* **Passage provided**
/---
Article abstract

Introduction: up to date, the frequency of preventive chemotherapy based on the prevalence is the only strategy in the control programmes of soil-transmitted helminths (STHs). However, prevalence of STHs may be affected by climatic and/or seasonal changes, particularly when these are important determinants of transmission of STH infections. Our objective was to describe the prevalence and infection intensity and seasonal variation (mainly dry vs rainy season) of any STHs among school age children.


Methods: assessment of infection intensity and prevalence of STHs was carried out during dry season (February-March, 2012) and end of rainy season (September-October, 2012) across 14 primary schools in Jimma Town, Jimma, Ethiopia. A total of 1,680 school children (840 in each season) were included. All stool samples were processed by the McMaster egg counting method. Odds of infection and intensity was performed to assess any differences in prevalence and infection intensity between the schools and the two seasons. The pooled odd ratio and their 95% confidence interval was also computed and presented using the "metafor" package of the statistical software R. The level of significance was declared at p < 0.05.


Results: infections with any STH were observed in 824/1,680 (49.0%) subjects. T. trichiura was the most prevalent (35.5%), followed by A. lumbricoides (23.4%) and hookworm (9.9%). Among the schools there were a huge variation in prevalence, ranging from 16.7% to 68.3% for any STH, 6.7% to 39.2% for A. lumbricoides, 10.8% to 55.0% for T. trichiura and 0 % to 28.3% for hookworms. A significant difference in prevalence (for T. trichiura) and in infection intensity (for A. lumbricoides and T. trichiura) across seasons was observed. Generally, STH infections were more prevalent in the dry season (52.4%) compared to the rainy season (45.7%) and as well intensity of all three STH infections was higher in the dry season.


Conclusion: our data suggested that there were huge variation in STH prevalence among schools and a significant difference in infection intensity and prevalence across seasons. This in turn might limits how national governments and international organizations define and target resources to combat the disease burden due to STH infection. Long term studies are needed to confirm the influence of seasonal factors and related ecological, environmental and socio-economic factors.
\---
* **Source information**
/---
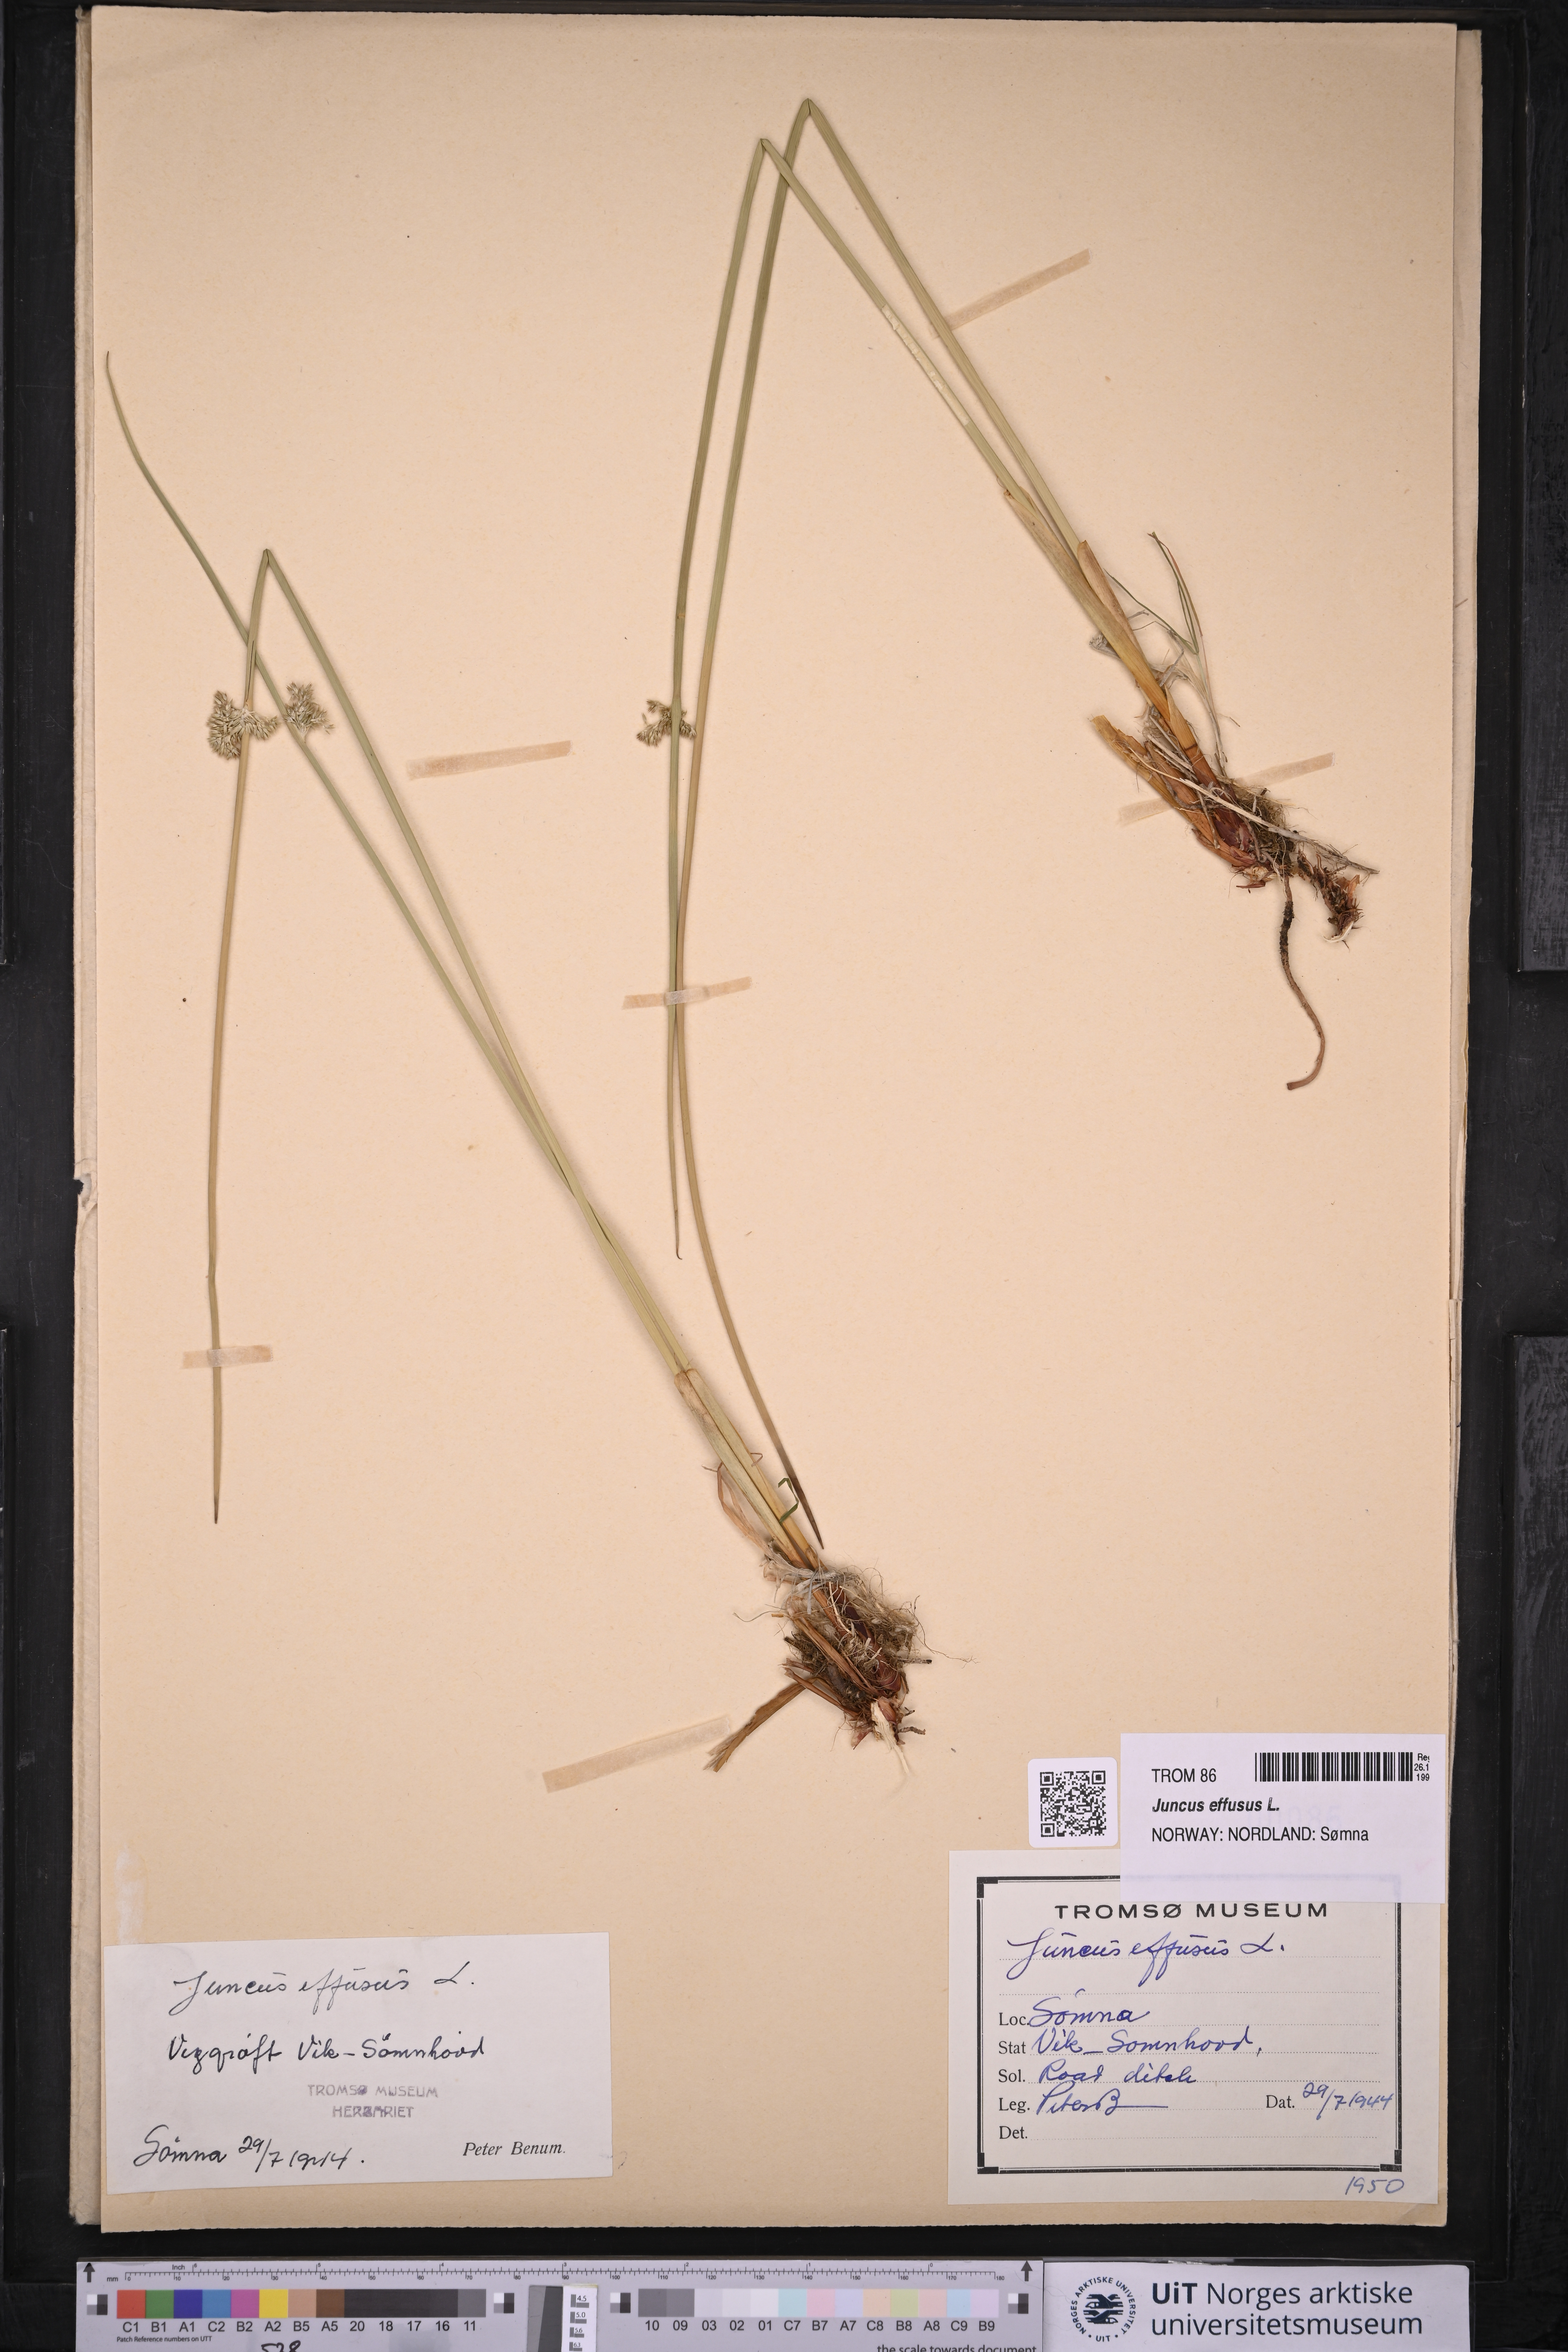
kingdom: Plantae
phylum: Tracheophyta
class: Liliopsida
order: Poales
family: Juncaceae
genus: Juncus
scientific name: Juncus effusus
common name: Soft rush
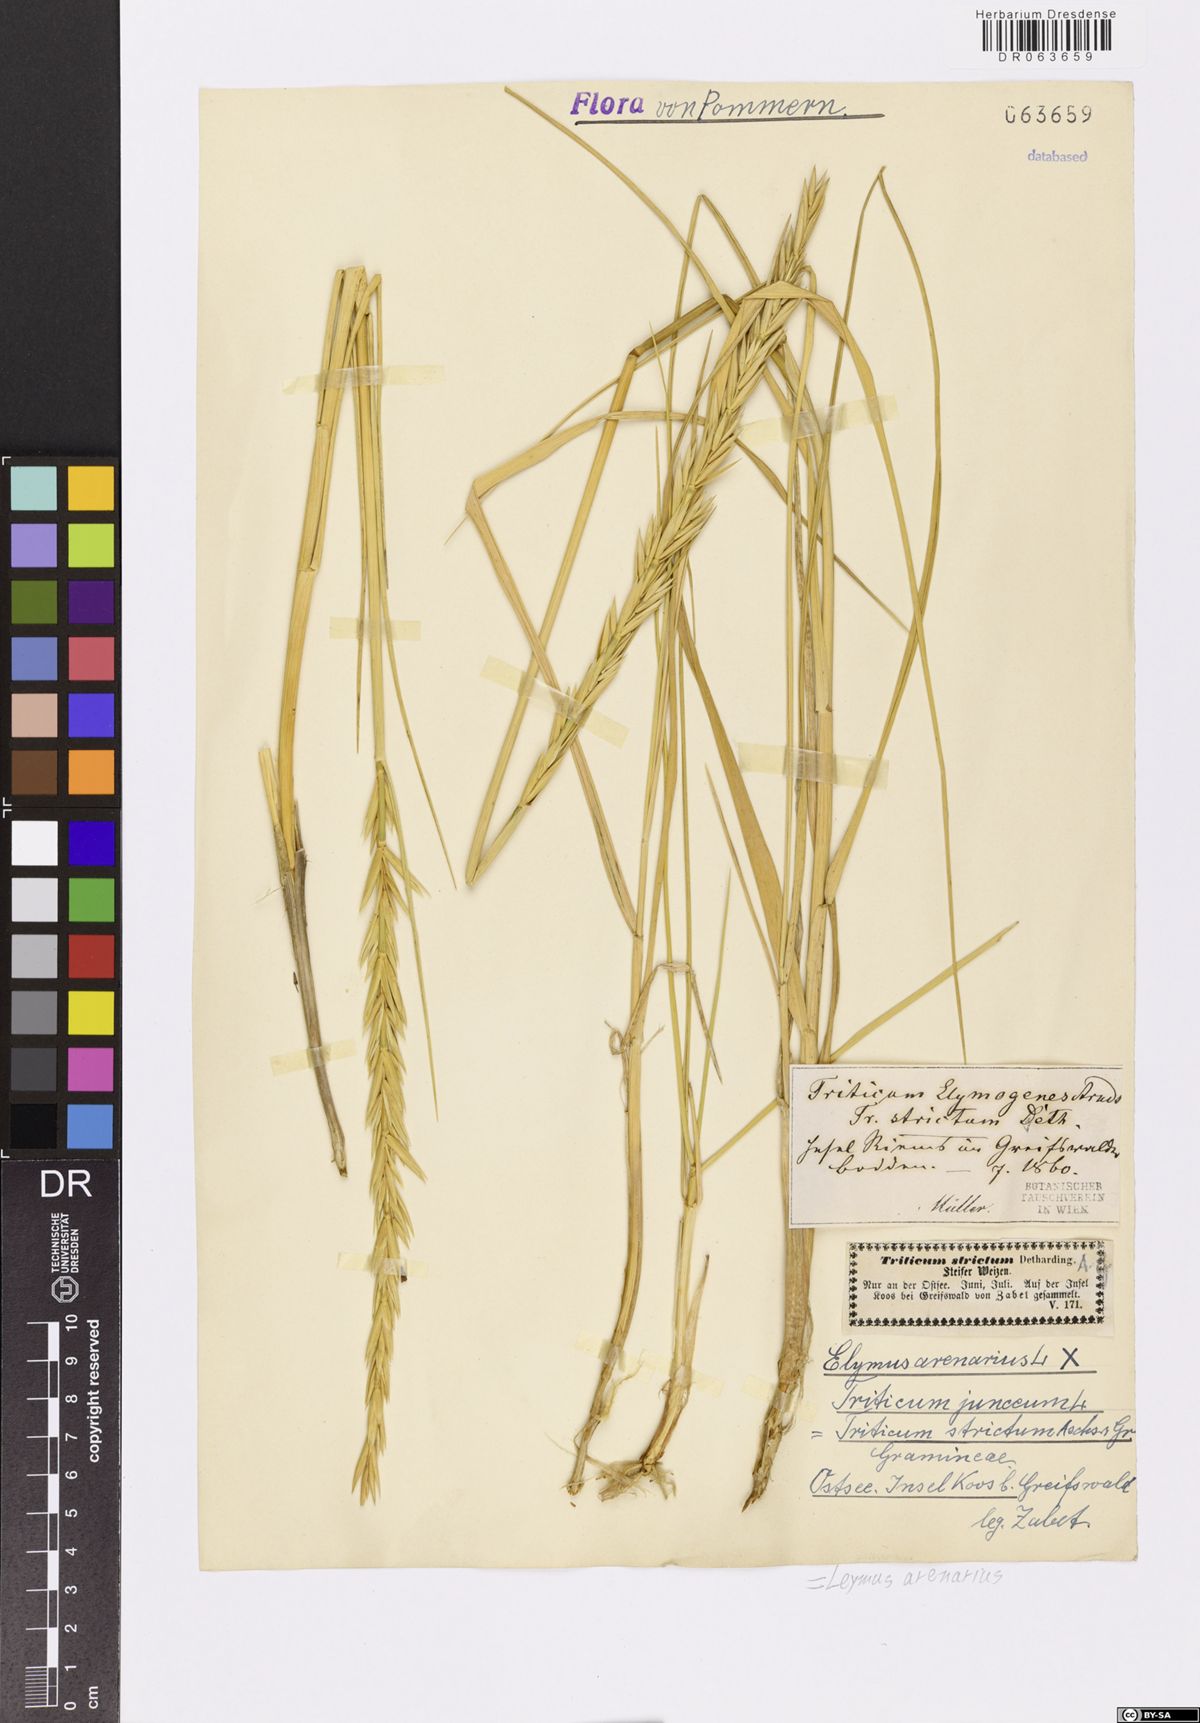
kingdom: Plantae
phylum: Tracheophyta
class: Liliopsida
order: Poales
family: Poaceae
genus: Leymus
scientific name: Leymus arenarius
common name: Lyme-grass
\---
* **What you should do**
Please update the part of the abstract between "Results: infections with" and "the dry season.", inclusive, putting "wide" in place of "huge". Work only from the abstract.

* **Reply**
Results: infections with any STH were observed in 824/1,680 (49.0%) subjects. T. trichiura was the most prevalent (35.5%), followed by A. lumbricoides (23.4%) and hookworm (9.9%). Among the schools there were a wide variation in prevalence, ranging from 16.7% to 68.3% for any STH, 6.7% to 39.2% for A. lumbricoides, 10.8% to 55.0% for T. trichiura and 0 % to 28.3% for hookworms. A significant difference in prevalence (for T. trichiura) and in infection intensity (for A. lumbricoides and T. trichiura) across seasons was observed. Generally, STH infections were more prevalent in the dry season (52.4%) compared to the rainy season (45.7%) and as well intensity of all three STH infections was higher in the dry season.